I've tried to format MonthNum (e.g. MonthNum = Format(MonthNum, "00"), plus multiple other formatting variants, but this throws an error. I'm assuming it's because MonthNum is seen by VBA as a string after formatting, thus need some combination of ampersands and quotes, but I can't get it to work. If I don't format MonthNum, the VBA code works, but the file isn't found (it's saved as mm-yy with leading zeroes).

Thoughts?
 

Excel Facts

Test for Multiple Conditions in IF?
Use AND(test, test, test, test) or OR(test, test, test, ...) as the logical_test argument of IF.
Declare MonthNum as a Variant or a String and it can be a number or a formatted string:
VBA Code:
    Dim MonthNum As Variant 'or String
    MonthNum = 5
    MonthNum = Format(MonthNum, "00")
    Debug.Print MonthNum
 
Upvote 0
Thanks.

The problem isn't in the conversion (that's the easy part). It gets converted just fine.

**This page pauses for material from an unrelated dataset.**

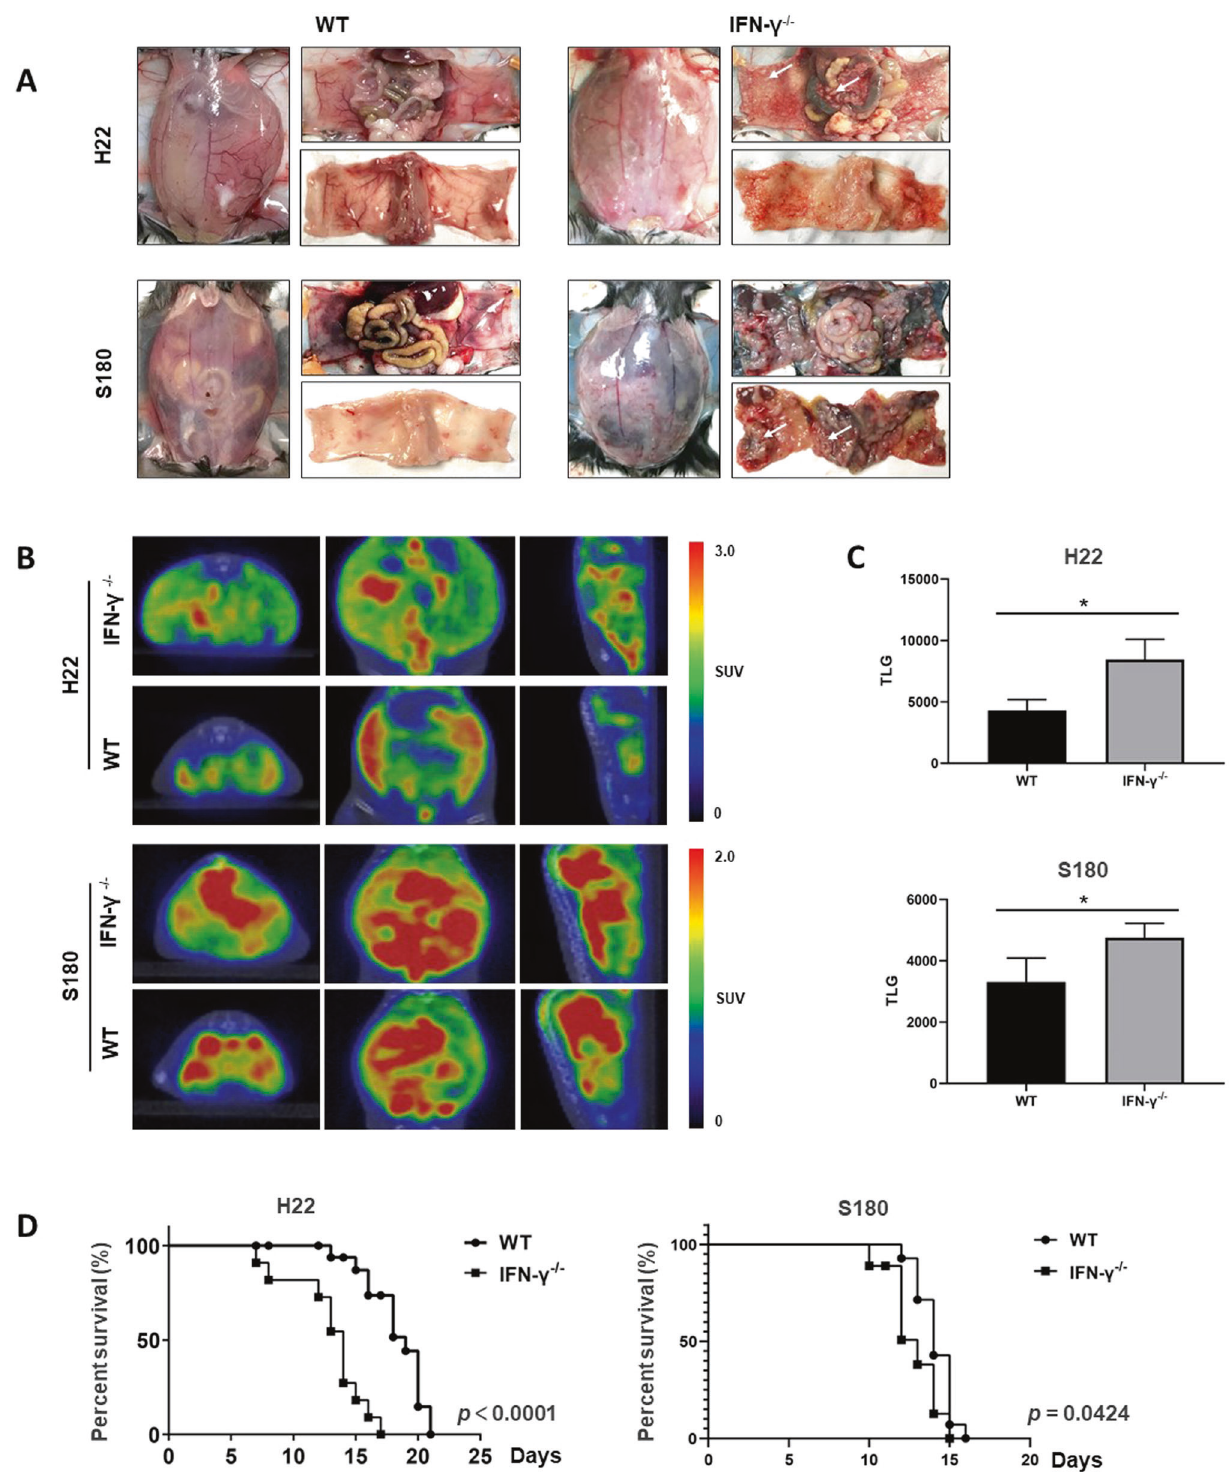
Fig. 4 Effects of IFN- γ on the growth of peritoneal carcinomatosis and the survival of mice. A Representative photograph of WT and IFN- γ − / − mice after intraperitoneal injection of H22 and S180 cells. Marked abdomen expansion and multiple tumor foci were observed at 14 days after the administration of tumor cells. Representative photography showed most of tumor cells were found in visceral peritoneum; B positron emission tomography and computed tomography imaging of WT and IFN- γ − / − mice with malignant ascites; C total lesion glycolysis (TLG) on PET/CT of WT and IFN- γ − / − mice with malignant ascites. The difference between two groups was determined by t test; D survival curve of WT and IFN- γ − / − mice with malignant ascites. The difference between two groups was determined by pairwise log-rank tests; * p ≤ 0.05, ** p ≤ 0.01, *** p ≤ 0.001, ns no signi fi cant.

It's using it in the formula. If I exclude the format line you mentioned, the formula works (but can't find the file as it has a leading zero). But, if I use the format line, I get the ever helpful "Run-time error '1004': Method 'Cells of Object'_global failed".

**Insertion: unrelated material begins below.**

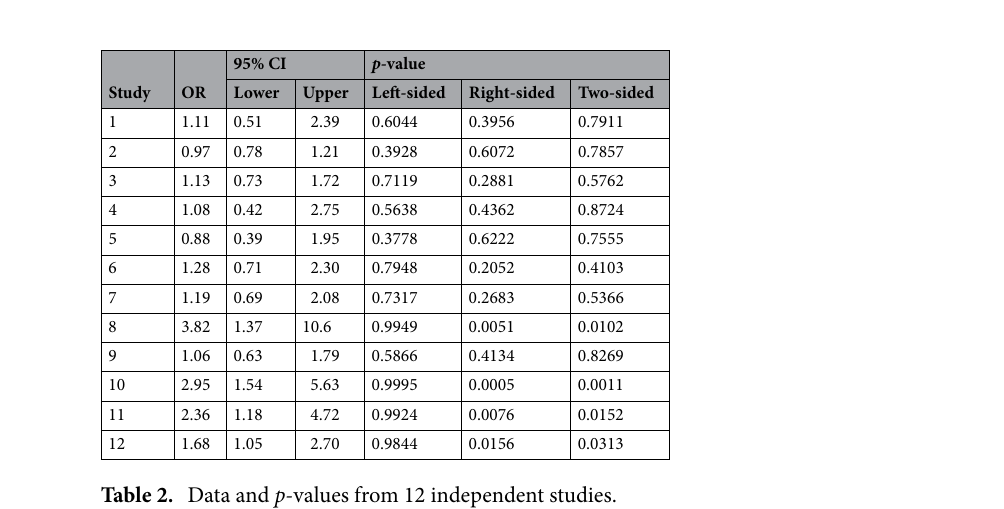
Table 2. Data and p -values from 12 independent studies.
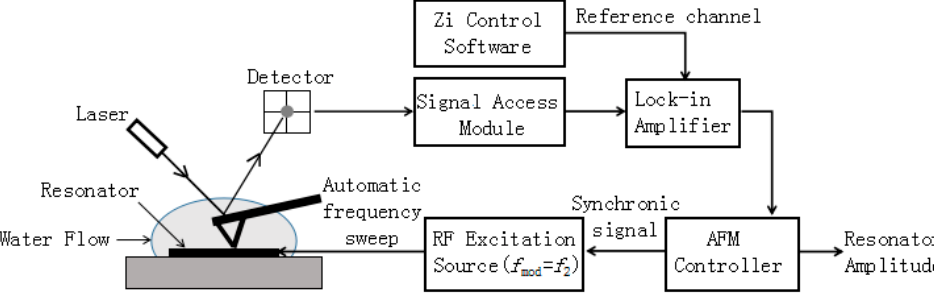
Figure 2. Automatic and fast experimental detection setup for contact/tapping mode of atomic force microscopy used in this work.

I'm surmising since MonthNum is a text string, that I need quotes/ampersands, but that's where I get stuck.
 
Upvote 0
Two things about your formula don't look right.

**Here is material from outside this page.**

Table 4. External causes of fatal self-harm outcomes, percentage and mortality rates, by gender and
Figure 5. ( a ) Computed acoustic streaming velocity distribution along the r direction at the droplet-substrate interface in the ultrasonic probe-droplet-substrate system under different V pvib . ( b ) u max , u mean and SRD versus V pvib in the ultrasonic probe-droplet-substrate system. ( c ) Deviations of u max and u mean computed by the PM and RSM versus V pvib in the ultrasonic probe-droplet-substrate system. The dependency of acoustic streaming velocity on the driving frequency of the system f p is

Is RC1 an A1 cell reference, or is it meant to be R1C1 notation? If the latter then it is neither a relative nor absolute reference.
The VLOOKUP is looking in a single column array C1:C17, yet you are asking for the 13th column of that array.
 
Upvote 0
Thanks for responding.

The formula is populated in a defined range. Using the RC1 in this manner allows the formula to populate so each cell reference in the row resolves to that row. The alternative is I could set up a For/Next loop, but this is much more efficient.

I use the C1:C17 as I use the formula in a few other places, but reference different columns. Helps keep the maintenance down if I ever need to change anything.

Again, the issue is how the text formatted value throws an error, but the unformatted doesn't. I'm at a loss to resolve.